Aux côtés, ou entre les interstices laissés par la grande Histoire des guerres et des destructions massives, se glisse la multitude des autres histoires, histoires vécues dont le patient se déleste sur le divan. Ou histoires rêvées. Celles que tout lecteur avide de romanesque et de sentimentalité, attend et dont se défie Esther Tellermann. Qui se refuse à s’adonner à ce jeu de l’écriture tout en s’y livrant par prétérition parodique pour mieux s’en éloigner et pour mieux nous en éloigner. Comme dans ce passage de la première section — que j’intitulerais volontiers « le temps philosophique » — dans laquelle la poète donne une définition du récit, précise le non-objet de ce dernier, puis laisse sa plume emprunter le chemin du roman social, avec sa cohorte de clichés et son chapelet d’images surfaites, avant de retourner à des considérations sur la disparition :
« Raconte l’histoire,
un début glisse vers une fin,
reconstitue les sous-entendus, les suppositions, ma tactique consiste à forcer ta langue,
j’étais sous l’effet d’une tendresse, je croyais tenir le fil d’un récit qui validerait notre inexistence, nous condamnerait une bonne fois pour toutes : une misère sociale, par exemple, où ils passent leur temps à se photographier, accumulent leurs secondes de vie dans du formol, petits écrans vernis, c’est le négatif de leur vie entière, ça se déclenche par une simple pression fictionnelle…
Raconte,
elle marchait près de lui comme une tache claire, ils approchaient maintenant un petit bois, l’ombre accentuait leur avidité de voir, sacralisait leur force à se coudoyer ainsi dans le silence qui les unissait. Elle sentait qu’elle devrait se fondre à la ligne de crête, sans rien comprendre de la trace des pas, des aspérités du chemin ou du cri de l’écho […].

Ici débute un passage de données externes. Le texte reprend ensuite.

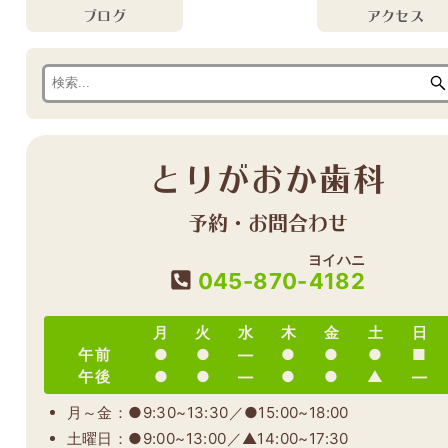
ブログ
アクセス
とりがおか歯科
予約・お問合わせ
ヨイハニ
045-870-
4182
月
火
水
木
金
土
日
午前
●
●
―
●
●
●
■
午後
●
●
―
●
●
▲
―
月～金：●9:30~13:30／●15:00~18:00
土曜日：●9:00~13:00／▲14:00~17:30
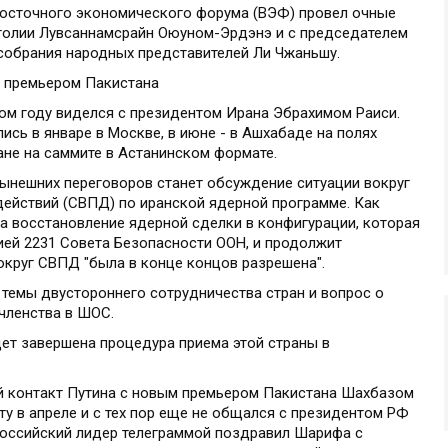
Восточного экономического форума (ВЭФ) провел очные
голии Лувсаннамсрайн Оюуном-Эрдэнэ и с председателем
собрания народных представителей Ли Чжаньшу.
и премьером Пакистана
том году виделся с президентом Ирана Эбрахимом Раиси.
ись в январе в Москве, в июне - в Ашхабаде на полях
ране на саммите в Астанинском формате.
нынешних переговоров станет обсуждение ситуации вокруг
ействий (СВПД) по иранской ядерной программе. Как
а восстановление ядерной сделки в конфигурации, которая
ией 2231 Совета Безопасности ООН, и продолжит
округ СВПД "была в конце концов разрешена".
 темы двустороннего сотрудничества стран и вопрос о
членства в ШОС.
дет завершена процедура приема этой страны в
й контакт Путина с новым премьером Пакистана Шахбазом
ту в апреле и с тех пор еще не общался с президентом РФ
 российский лидер телеграммой поздравил Шарифа с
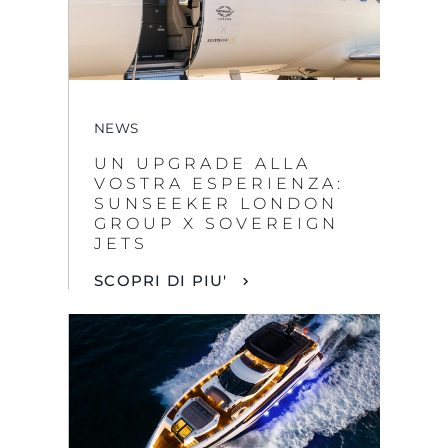
NEWS
UN UPGRADE ALLA
VOSTRA ESPERIENZA:
SUNSEEKER LONDON
GROUP X SOVEREIGN
JETS
SCOPRI DI PIU'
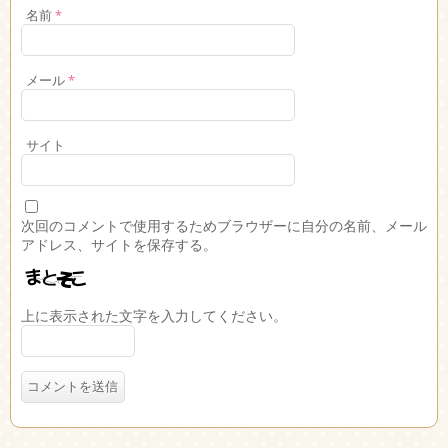
名前
*
メール
*
サイト
次回のコメントで使用するためブラウザーに自分の名前、メール
アドレス、サイトを保存する。
上に表示された文字を入力してください。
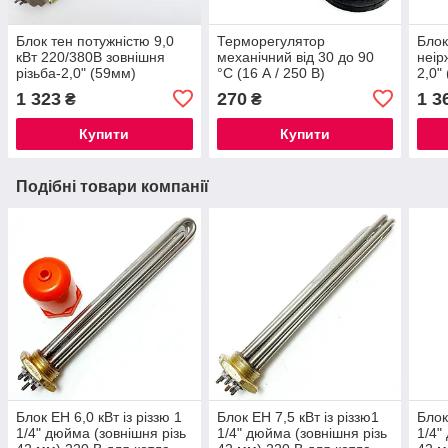
Блок тен потужністю 9,0
Терморегулятор
Блок
кВт 220/380В зовнішня
механічний від 30 до 90
неір
різьба-2,0" (59мм)
°C (16 А / 250 В)
2,0"
1 323
270
1 3
₴
₴
Купити
Купити
Подібні товари компанії
Блок ЕН 6,0 кВт із різзю 1
Блок ЕН 7,5 кВт із різзю1
Блок
1/4" дюйма (зовнішня різь
1/4" дюйма (зовнішня різь
1/4"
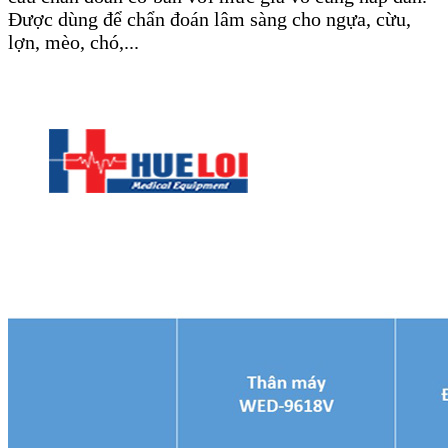
Được dùng để chẩn đoán lâm sàng cho ngựa, cừu,
lợn, mèo, chó,...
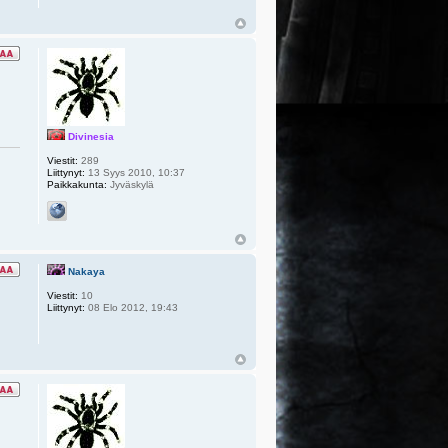
Divinesia
Viestit:
289
Liittynyt:
13 Syys 2010, 10:37
Paikkakunta:
Jyväskylä
Nakaya
Viestit:
10
Liittynyt:
08 Elo 2012, 19:43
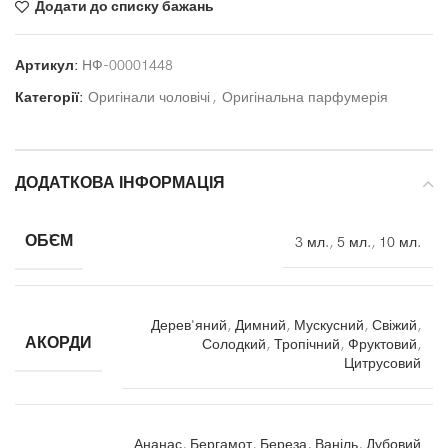
Додати до списку бажань
Артикул:
НФ-00001448
Категорії:
Оригінали чоловічі
,
Оригінальна парфумерія
ДОДАТКОВА ІНФОРМАЦІЯ
ОБ`ЄМ
3 мл.
,
5 мл.
,
10 мл.
Дерев'яний
,
Димний
,
Мускусний
,
Свіжий
,
АКОРДИ
Солодкий
,
Тропічний
,
Фруктовий
,
Цитрусовий
Ананас
,
Бергамот
,
Береза
,
Ваніль
,
Дубовий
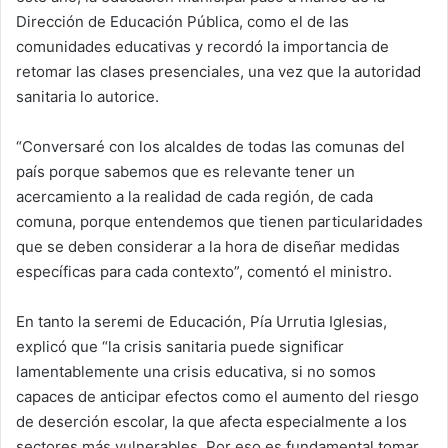
Dirección de Educación Pública, como el de las
comunidades educativas y recordó la importancia de
retomar las clases presenciales, una vez que la autoridad
sanitaria lo autorice.
“Conversaré con los alcaldes de todas las comunas del
país porque sabemos que es relevante tener un
acercamiento a la realidad de cada región, de cada
comuna, porque entendemos que tienen particularidades
que se deben considerar a la hora de diseñar medidas
específicas para cada contexto”, comentó el ministro.
En tanto la seremi de Educación, Pía Urrutia Iglesias,
explicó que “la crisis sanitaria puede significar
lamentablemente una crisis educativa, si no somos
capaces de anticipar efectos como el aumento del riesgo
de deserción escolar, la que afecta especialmente a los
sectores más vulnerables. Por eso es fundamental tomar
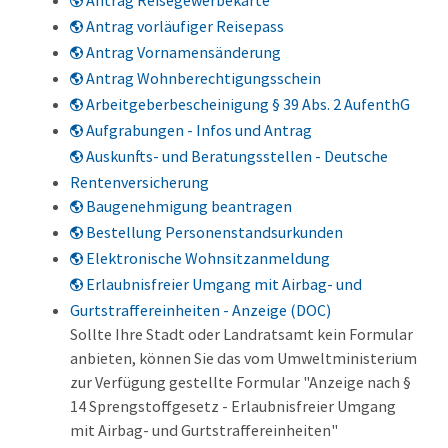
Antrag Reisegewerbekarte
Antrag vorläufiger Reisepass
Antrag Vornamensänderung
Antrag Wohnberechtigungsschein
Arbeitgeberbescheinigung § 39 Abs. 2 AufenthG
Aufgrabungen - Infos und Antrag
Auskunfts- und Beratungsstellen - Deutsche
Rentenversicherung
Baugenehmigung beantragen
Bestellung Personenstandsurkunden
Elektronische Wohnsitzanmeldung
Erlaubnisfreier Umgang mit Airbag- und
Gurtstraffereinheiten - Anzeige (DOC)
Sollte Ihre Stadt oder Landratsamt kein Formular
anbieten, können Sie das vom Umweltministerium
zur Verfügung gestellte Formular "Anzeige nach §
14 Sprengstoffgesetz - Erlaubnisfreier Umgang
mit Airbag- und Gurtstraffereinheiten"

Ils avaient cheminé entre quelques ordres absurdes, sans récriminations, par simple obéissance, accordant leur respiration aux constats des airs rabâchés qui dessinent une trame les confondant à leur histoire. Ils s’imprégnaient d’autres histoires si oubliées qu’elles les empêchaient de changer de forme, les dirigeant dans un mouvement giratoire sans fin : une ombre tourne autour du sillon où passent des visages décharnés. Probablement ils étaient les témoins de notre acharnement à disparaître. »
La poésie n’est pas épargnée, elle non plus, touchée par « l’ivresse » que « veut le déclin » :
« les poètes ne dispersent-ils pas les crimes dans des anthologies émouvantes » ? interroge une voix.

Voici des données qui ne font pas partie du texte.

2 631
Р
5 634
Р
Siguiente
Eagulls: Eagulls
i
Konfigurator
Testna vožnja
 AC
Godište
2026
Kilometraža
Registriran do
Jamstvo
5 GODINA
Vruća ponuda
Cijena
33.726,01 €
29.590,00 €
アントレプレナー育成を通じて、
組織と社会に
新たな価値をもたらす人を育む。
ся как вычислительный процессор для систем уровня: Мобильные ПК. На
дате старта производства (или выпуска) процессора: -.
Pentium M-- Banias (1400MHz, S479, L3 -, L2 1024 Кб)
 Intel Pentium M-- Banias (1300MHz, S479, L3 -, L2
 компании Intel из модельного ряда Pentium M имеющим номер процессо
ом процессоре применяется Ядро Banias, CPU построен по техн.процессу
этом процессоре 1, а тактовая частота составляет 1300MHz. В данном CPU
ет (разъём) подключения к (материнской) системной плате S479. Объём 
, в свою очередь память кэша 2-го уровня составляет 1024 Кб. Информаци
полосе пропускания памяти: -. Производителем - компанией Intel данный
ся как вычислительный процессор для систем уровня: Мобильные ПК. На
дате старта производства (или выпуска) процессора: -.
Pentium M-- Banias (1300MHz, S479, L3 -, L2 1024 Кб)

« Une vie entière est un long récitatif », affirme l’une d’elles. « Vos romances vous ont depuis longtemps fait disparaître », dit une autre. Une autre encore ordonne : « Achève le roman, c’est soi qu’on aime, c’est soi qu’on tue, c’est soi qu’on pleure, c’est pour ça qu’ils se pardonnent, sinon quoi ? »
« La ronce est la fin et le commencement, c’est écrit », reprend la voix.
Tout cela laisse peu de place à une issue autre que celle livrée au mal. Seule l’écriture, menée ici avec maestria, offre quelque espoir, non de rédemption, mais d’exaltation. Car rares sont les œuvres d’une telle intensité, d’une telle puissance. Fulgurant, ai-je lu quelque part. Et c’est l’adjectif qui me semble le mieux rendre compte d’une entreprise de pareille envergure.